I know the 24/7 cost is too high for your budget ($60-80 a month). But voice activity detection can save you a lot of money.

About privacy and trust, open-sourcing the solution might give you some confidence. Deepgram is backed by YC and has many users, which might also make you feel better.

ginkoutest · on Sept 17, 2023

Out of curiosity, what do you then do with the transcriptions? You said you typically talk out loud while working, but do you continue working like normal after the transcription is recorded for later use, or do you interrupt your workflow to do something specific with the transcription immediately after?

8ta4 · on Sept 17, 2023

> Out of curiosity, what do you do with the transcriptions after you record them?

I use them as a dictation tool. I speak out what I want to write and then I use a language model to polish it later.

> You mentioned that you usually talk out loud while working, but do you keep working as usual after you save the transcription for future use?

Yes, I continue working as "normal". But you see, there's this slight concern that if I keep talking all day, every day, someone might reserve a spot for me in a mental asylum.

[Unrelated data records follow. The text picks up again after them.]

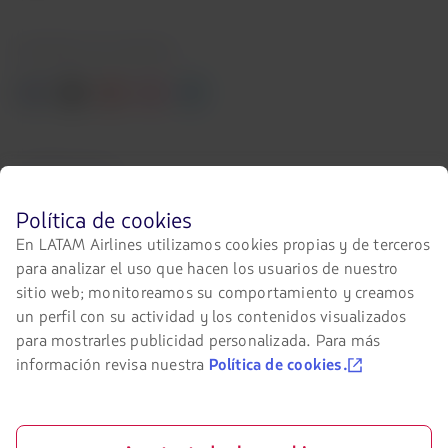
Contacta con nosotros
Facebook
Twitter
Youtube
Instagram
Linkedin
Certificaciones
El
Antes
Política de cookies
enlace
de
se
En LATAM Airlines utilizamos cookies propias y de terceros
navegar
abrirá
para analizar el uso que hacen los usuarios de nuestro
en
en
el
nueva
sitio web; monitoreamos su comportamiento y creamos
Nuestra app en tu teléfono
sitio
pestaña.
un perfil con su actividad y los contenidos visualizados
de
Descárgala
Descárgala
para mostrarles publicidad personalizada. Para más
LATAM
desde
desde
debes
información revisa nuestra
Política de cookies.
Google
AppStore
conocer
y
Play
aceptar
nuestras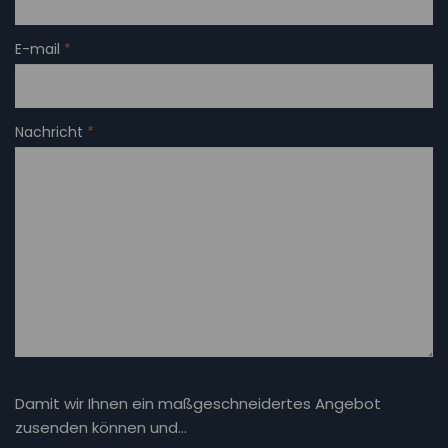
E-mail
*
Nachricht
*
Damit wir Ihnen ein maßgeschneidertes Angebot
zusenden können und…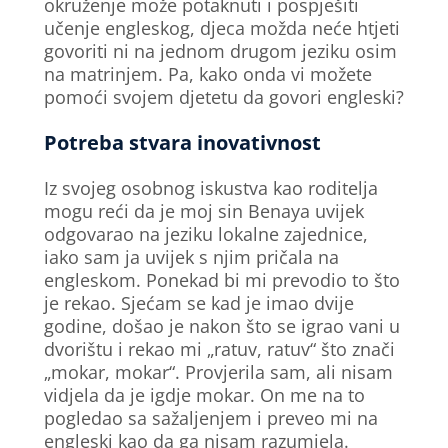
okruženje može potaknuti i pospješiti
učenje engleskog, djeca možda neće htjeti
govoriti ni na jednom drugom jeziku osim
na matrinjem. Pa, kako onda vi možete
pomoći svojem djetetu da govori engleski?
Potreba stvara inovativnost
Iz svojeg osobnog iskustva kao roditelja
mogu reći da je moj sin Benaya uvijek
odgovarao na jeziku lokalne zajednice,
iako sam ja uvijek s njim pričala na
engleskom. Ponekad bi mi prevodio to što
je rekao. Sjećam se kad je imao dvije
godine, došao je nakon što se igrao vani u
dvorištu i rekao mi „ratuv, ratuv“ što znači
„mokar, mokar“. Provjerila sam, ali nisam
vidjela da je igdje mokar. On me na to
pogledao sa sažaljenjem i preveo mi na
engleski kao da ga nisam razumjela.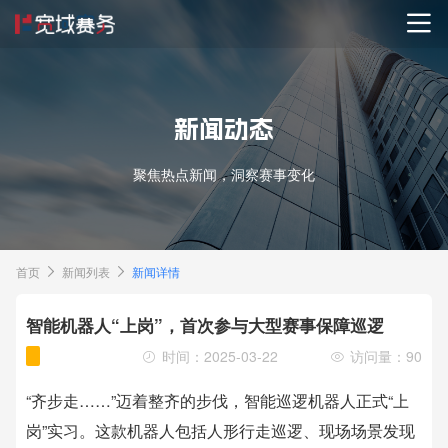
新闻动态
聚焦热点新闻，洞察赛事变化
首页
新闻列表
新闻详情
智能机器人“上岗”，首次参与大型赛事保障巡逻
时间：2025-03-22
访问量：90
“齐步走……”迈着整齐的步伐，智能巡逻机器人正式“上
岗”实习。这款机器人包括人形行走巡逻、现场场景发现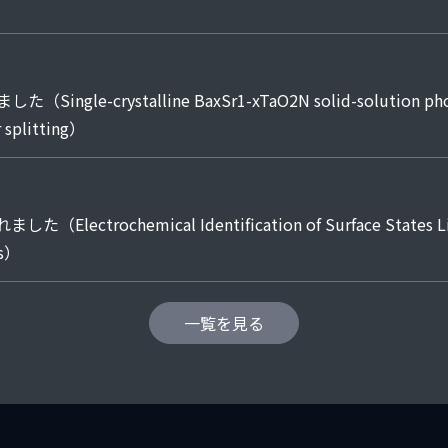
gle-crystalline BaxSr1-xTaO2N solid-solution photoc
r splitting）
lectrochemical Identification of Surface States Limit
ts）
一覧を見る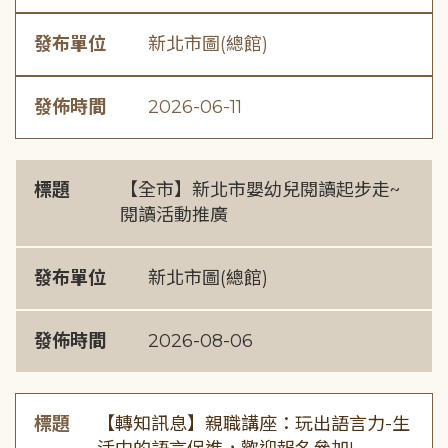
發布單位
新北市圖(總館)
發佈時間
2026-06-11
標題
【全市】新北市嬰幼兒閱讀起步走~
閱讀活動推廣
發布單位
新北市圖(總館)
發佈時間
2026-08-06
標題
【轉知訊息】親職講座：玩出語言力-生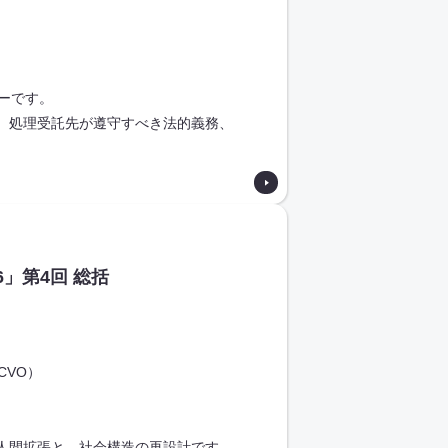
ーです。
、処理受託先が遵守すべき法的義務、
」第4回 総括
CVO）
人間拡張と、社会構造の再設計です。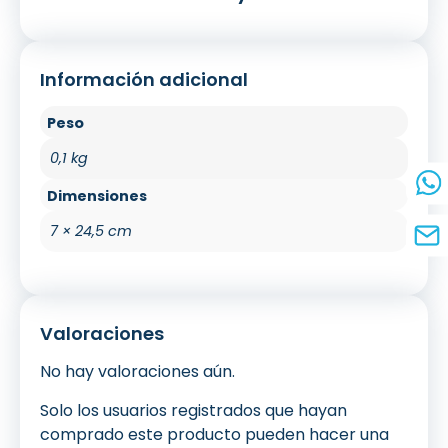
Información adicional
Peso
0,1 kg
Dimensiones
7 × 24,5 cm
Valoraciones
No hay valoraciones aún.
Solo los usuarios registrados que hayan
comprado este producto pueden hacer una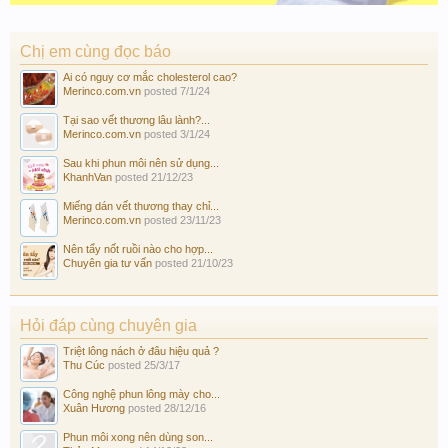
Chị em cùng đọc báo
Ai có nguy cơ mắc cholesterol cao?
Merinco.com.vn
posted
7/1/24
Tại sao vết thương lâu lành?...
Merinco.com.vn
posted
3/1/24
Sau khi phun môi nên sử dụng...
KhanhVan
posted
21/12/23
Miếng dán vết thương thay chỉ...
Merinco.com.vn
posted
23/11/23
Nên tẩy nốt ruồi nào cho hợp...
Chuyên gia tư vấn
posted
21/10/23
Hỏi đáp cùng chuyên gia
Triệt lông nách ở đâu hiệu quả ?
Thu Cúc
posted
25/3/17
Công nghệ phun lông mày cho...
Xuân Hương
posted
28/12/16
Phun môi xong nên dùng son...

> Do you ever stop your work to do something with the transcription right away?

Sometimes, yes. If I'm writing a specific message, I might pause my work to polish it immediately. But if I'm just voicing my random thoughts, I would like to access them later to write my messages or posts.

wyldfire · on Sept 17, 2023

> Before I decide to build or modify a tool myself, I thought I'd ask here:

if you do decide to, start with ggml/whisper

its-summertime · on Sept 17, 2023

https://github.com/abb128/LiveCaptions comes to mind: The libraries and models for it are easily available for reworking it to be how you want, and can run 24/7 if you don't mind the cpu usage

8ta4 · on Sept 17, 2023

Thank you! With the CPU usage, it seems like every season will be summertime.

ginkoutest · on Sept 17, 2023

Do you care about what platform the solution is on? I.e Linux/Windows desktop application, Chrome extension, mobile app, website in a separate tab, etc.?

8ta4 · on Sept 17, 2023

Not seeing Mac really caught my eye! You see, Mac is the apple of my eye.

I want to try a standalone Mac app for the trial.

After the trial, I'll use a stationary device that can record all the time. It could be a Raspberry Pi, an old phone, or something cheap. I don't want to miss anything or record other people's talk.

I'll edit on my main Mac. I can't use it for recording because it's not always on and I might take it out.

For syncing, I prefer a cloud service that can transcribe well. The device will send my audio to the cloud and the transcription API will do its magic. The transcript will be ready on my Mac right away.

solardev · on Sept 18, 2023

Can you just use the speech recognition built into your OS? I think macos, windows, android, and iOS all have that built in these days?

8ta4 · on Sept 19, 2023

Can Windows, Android, or iOS dictation run continuously 24/7?

Actually, I'm using the built-in macOS speech recognition to answer your que

solardev · on Sept 19, 2023

I don't know if a built in app does that, but if not, it should be possible to write one and use the OS APIs to do the actual recognition?

8ta4 · on Sept 20, 2023

"Why didn't I consider it earlier?" was my first thought. Then, "Maybe I talk too much and think too little?"

Your idea is definitely easy on the wallet, but I should've mentioned before that accuracy is crucial.

When it comes to speech recognition accuracy:

- Windows might work well, since Office 365 has good speech recognition features.

- The speech recognition on macOS isn't as accurate, and iOS might have the same problem.

- As for Chrome and Google Docs, their speech recognition quality is lower, and Android might be similar.

noman-land · on Sept 17, 2023

You can do this via command line with whisper.cpp.